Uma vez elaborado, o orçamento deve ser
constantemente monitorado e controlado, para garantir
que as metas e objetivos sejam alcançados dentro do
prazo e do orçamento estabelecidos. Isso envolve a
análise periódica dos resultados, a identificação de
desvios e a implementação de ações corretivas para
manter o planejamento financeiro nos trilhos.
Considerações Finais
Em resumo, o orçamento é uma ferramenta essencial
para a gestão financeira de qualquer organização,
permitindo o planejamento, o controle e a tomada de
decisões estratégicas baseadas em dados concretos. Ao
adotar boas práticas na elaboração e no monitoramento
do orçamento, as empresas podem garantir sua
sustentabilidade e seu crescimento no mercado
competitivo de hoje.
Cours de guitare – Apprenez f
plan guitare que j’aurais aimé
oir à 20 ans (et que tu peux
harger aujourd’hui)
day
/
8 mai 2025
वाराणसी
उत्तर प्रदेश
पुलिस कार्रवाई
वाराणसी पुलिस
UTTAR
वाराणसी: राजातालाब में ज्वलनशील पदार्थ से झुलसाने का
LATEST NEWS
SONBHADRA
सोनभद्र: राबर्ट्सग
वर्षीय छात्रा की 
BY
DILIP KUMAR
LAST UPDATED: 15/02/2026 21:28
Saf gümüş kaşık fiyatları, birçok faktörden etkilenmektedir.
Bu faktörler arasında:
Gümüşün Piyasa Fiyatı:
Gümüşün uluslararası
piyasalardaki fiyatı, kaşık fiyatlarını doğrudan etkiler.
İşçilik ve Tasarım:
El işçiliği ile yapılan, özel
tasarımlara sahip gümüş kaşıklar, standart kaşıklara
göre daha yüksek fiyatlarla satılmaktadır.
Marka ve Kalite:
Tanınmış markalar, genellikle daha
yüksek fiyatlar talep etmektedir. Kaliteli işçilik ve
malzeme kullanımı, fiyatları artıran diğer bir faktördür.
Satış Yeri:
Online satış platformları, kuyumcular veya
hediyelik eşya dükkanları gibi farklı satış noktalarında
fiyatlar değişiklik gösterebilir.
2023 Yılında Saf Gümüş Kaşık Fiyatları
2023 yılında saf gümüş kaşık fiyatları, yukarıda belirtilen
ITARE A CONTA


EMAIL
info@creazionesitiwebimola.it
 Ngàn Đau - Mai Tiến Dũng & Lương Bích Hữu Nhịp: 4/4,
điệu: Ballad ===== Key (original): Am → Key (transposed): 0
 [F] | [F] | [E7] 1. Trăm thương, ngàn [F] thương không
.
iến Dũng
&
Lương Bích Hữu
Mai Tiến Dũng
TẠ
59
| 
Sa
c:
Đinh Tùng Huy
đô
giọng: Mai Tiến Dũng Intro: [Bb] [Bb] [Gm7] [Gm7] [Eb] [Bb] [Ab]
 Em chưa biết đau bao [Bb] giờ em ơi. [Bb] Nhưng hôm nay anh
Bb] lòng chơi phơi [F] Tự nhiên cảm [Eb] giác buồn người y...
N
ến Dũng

········

**TASK GOAL**
Reproduce the text of the material above line for line, with no alterations.

**RESULT FOR THIS TASK**
Uma vez elaborado, o orçamento deve ser
constantemente monitorado e controlado, para garantir
que as metas e objetivos sejam alcançados dentro do
prazo e do orçamento estabelecidos. Isso envolve a
análise periódica dos resultados, a identificação de
desvios e a implementação de ações corretivas para
manter o planejamento financeiro nos trilhos.
Considerações Finais
Em resumo, o orçamento é uma ferramenta essencial
para a gestão financeira de qualquer organização,
permitindo o planejamento, o controle e a tomada de
decisões estratégicas baseadas em dados concretos. Ao
adotar boas práticas na elaboração e no monitoramento
do orçamento, as empresas podem garantir sua
sustentabilidade e seu crescimento no mercado
competitivo de hoje.
Cours de guitare – Apprenez f
plan guitare que j’aurais aimé
oir à 20 ans (et que tu peux
harger aujourd’hui)
day
/
8 mai 2025
वाराणसी
उत्तर प्रदेश
पुलिस कार्रवाई
वाराणसी पुलिस
UTTAR
वाराणसी: राजातालाब में ज्वलनशील पदार्थ से झुलसाने का
LATEST NEWS
SONBHADRA
सोनभद्र: राबर्ट्सग
वर्षीय छात्रा की 
BY
DILIP KUMAR
LAST UPDATED: 15/02/2026 21:28
Saf gümüş kaşık fiyatları, birçok faktörden etkilenmektedir.
Bu faktörler arasında:
Gümüşün Piyasa Fiyatı:
Gümüşün uluslararası
piyasalardaki fiyatı, kaşık fiyatlarını doğrudan etkiler.
İşçilik ve Tasarım:
El işçiliği ile yapılan, özel
tasarımlara sahip gümüş kaşıklar, standart kaşıklara
göre daha yüksek fiyatlarla satılmaktadır.
Marka ve Kalite:
Tanınmış markalar, genellikle daha
yüksek fiyatlar talep etmektedir. Kaliteli işçilik ve
malzeme kullanımı, fiyatları artıran diğer bir faktördür.
Satış Yeri:
Online satış platformları, kuyumcular veya
hediyelik eşya dükkanları gibi farklı satış noktalarında
fiyatlar değişiklik gösterebilir.
2023 Yılında Saf Gümüş Kaşık Fiyatları
2023 yılında saf gümüş kaşık fiyatları, yukarıda belirtilen
ITARE A CONTA


EMAIL
info@creazionesitiwebimola.it
 Ngàn Đau - Mai Tiến Dũng & Lương Bích Hữu Nhịp: 4/4,
điệu: Ballad ===== Key (original): Am → Key (transposed): 0
 [F] | [F] | [E7] 1. Trăm thương, ngàn [F] thương không
.
iến Dũng
&
Lương Bích Hữu
Mai Tiến Dũng
TẠ
59
| 
Sa
c:
Đinh Tùng Huy
đô
giọng: Mai Tiến Dũng Intro: [Bb] [Bb] [Gm7] [Gm7] [Eb] [Bb] [Ab]
 Em chưa biết đau bao [Bb] giờ em ơi. [Bb] Nhưng hôm nay anh
Bb] lòng chơi phơi [F] Tự nhiên cảm [Eb] giác buồn người y...
N
ến Dũng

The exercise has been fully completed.